Die schwarz-rote Regierung machte nach den Nato-Gipfeln von Wales 2014 und Warschau 2016 vor allem die Vorgaben des Bündnisses für die Streitkräfteplanung zur Grundlage für Neuausrichtung und Modernisierung der Bundeswehr. Diese Vorgaben zielen unter dem Eindruck der russischen Landnahme auf der Krim 2014 auf Abschreckung und deutlich gesteigerte Fähigkeiten, das Bündnisgebiet mit nicht atomaren Waffen zu verteidigen. Auf derselben Linie liegen die sicherheitspolitischen Beschlüsse des deutsch-französischen Ministerrats vom vergangenen Juli, die Europas Rolle in der Nato stärken und der EU zu militärischer Handlungsfähigkeit verhelfen sollen.

Im Kern geht es um zweierlei: Erstens sollen speziell die großen Verbände des Heeres voll ausgestattet und so verstärkt werden, dass sie auch geschlossen für die Landes- und Bündnisverteidigung eingesetzt werden können. Davon sind sie spätestens seit den Sparwellen während der Amtszeit von Verteidigungsminister Karl-Theodor zu Guttenberg weit entfernt. Zweitens soll Deutschland als sogenannte Rahmennation mit Frankreich und Großbritannien das Rückgrat der Verteidigung Europas bilden und der Nato einen starken europäischen Pfeiler verschaffen.

In der Praxis bedeutet dies, dass kleinere europäische Nationen wie die Niederlande, Rumänien oder Tschechien größere Verbände ihrer Streitkräfte mit Blick auf Ausbildung, Ausrüstung und Einsatzgrundsätze schon im Friedensbetrieb stark in die Bundeswehr integrieren.

Noch herrscht im Bundestag weitgehend Einigkeit

Über dieses Konzept herrscht in großen Teilen des Bundestags Einigkeit. Noch. Allein die Linke macht dagegen Front. In vielen ihrer Wahlkampf-Äußerungen geht auch die AfD auf weite Distanz zu diesem Konzept. Schließlich liefe dieses auf eine deutsche Mitfinanzierung ausländischer Streitkräfte hinaus, die im Verteidigungsfall allerdings reibungslos mit den deutschen zusammen wirken und diese erheblich verstärken könnten. Genau da soll der sicherheitspolitische Mehrwert entstehen.
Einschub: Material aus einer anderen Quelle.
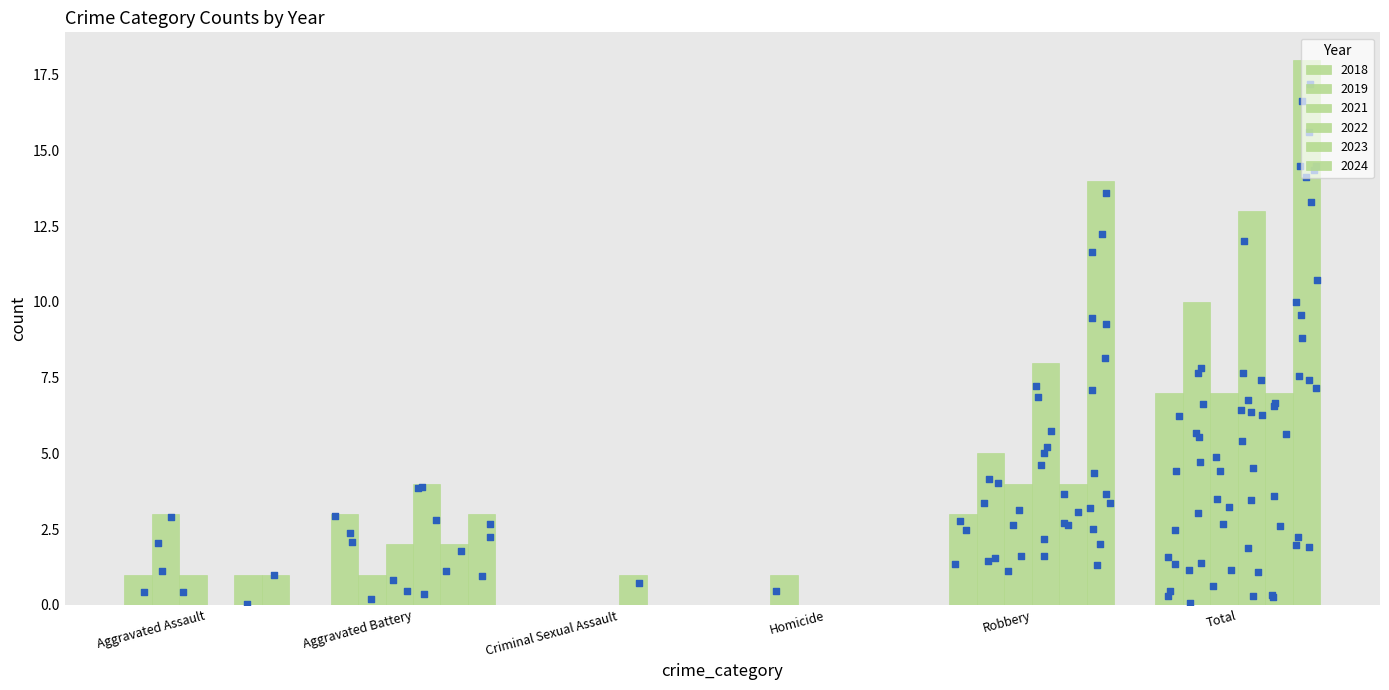

What is the total value across all series at Criminal Sexual Assault?

1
Dass es bereits seit Juni kaum mehr vorangeht mit dieser Bundeswerreform, liegt nicht zuletzt am Wahlkampf. In dem spielt dieses Thema für die Union kaum eine Rolle, obwohl es sicherheitspolitisch wie finanziell um große Beträge geht. Immerhin sollen bis 2030 insgesamt rund 130 Milliarden Euro in die Ausstattung der Bundeswehr investiert werden. Während SPD-Kanzlerkandidat Martin Schulz diese Marschroute im Gespräch mit unserer Zeitung und der Stuttgarter Zeitung am 17. Juli infrage gestellt hat, schreiben Fraktionschef Thomas Oppermann und der verteidigungspolitische Sprecher Rainer Arnold in ihren „Leitgedanken einer sozialdemokratischen Sicherheits- und Verteidigungspolitik“ vom 9. August: „Es steht außer Frage, dass die Bundeswehr (...) mehr Geld bekommen muss.“ Auch die Nato solle „in Anbetracht der internationalen Bedrohungen“ gut ausgestattet werden.

Der Haushaltsausschuss muss nochmals ran

Ob, wie und wann es mit der Reform der Bundeswehr weitergeht auf dem 2014 eingeschlagenen Weg, wird sich also mit den Mehrheitsverhältnissen nach der Bundestagswahl entscheiden. Verzögern sich Regierungsbildung oder neuer Haushalt, bleibt auch der Umbau der Armee mehr oder weniger auf Eis. Außerdem muss der Haushaltsausschuss, verabschiedeter Haushalt hin oder her, über alle großen Rüstungsprojekte im Volumen von jeweils mehr als 25 Millionen Euro nochmals einzeln abstimmen. So will es eine 1982 eingeführte Sonderregelung im Haushaltsrecht, die es so nur für den Verteidigungsetat gibt.

Um eine Größenordnung zu nennen: Schwarz-Rot wollte in der auslaufenden Legislaturperiode 72 solcher Projekte in Aufträge an die Industrie umsetzen oder zumindest ins Parlament einbringen. Für rund 30 solcher Projekte steht das noch aus.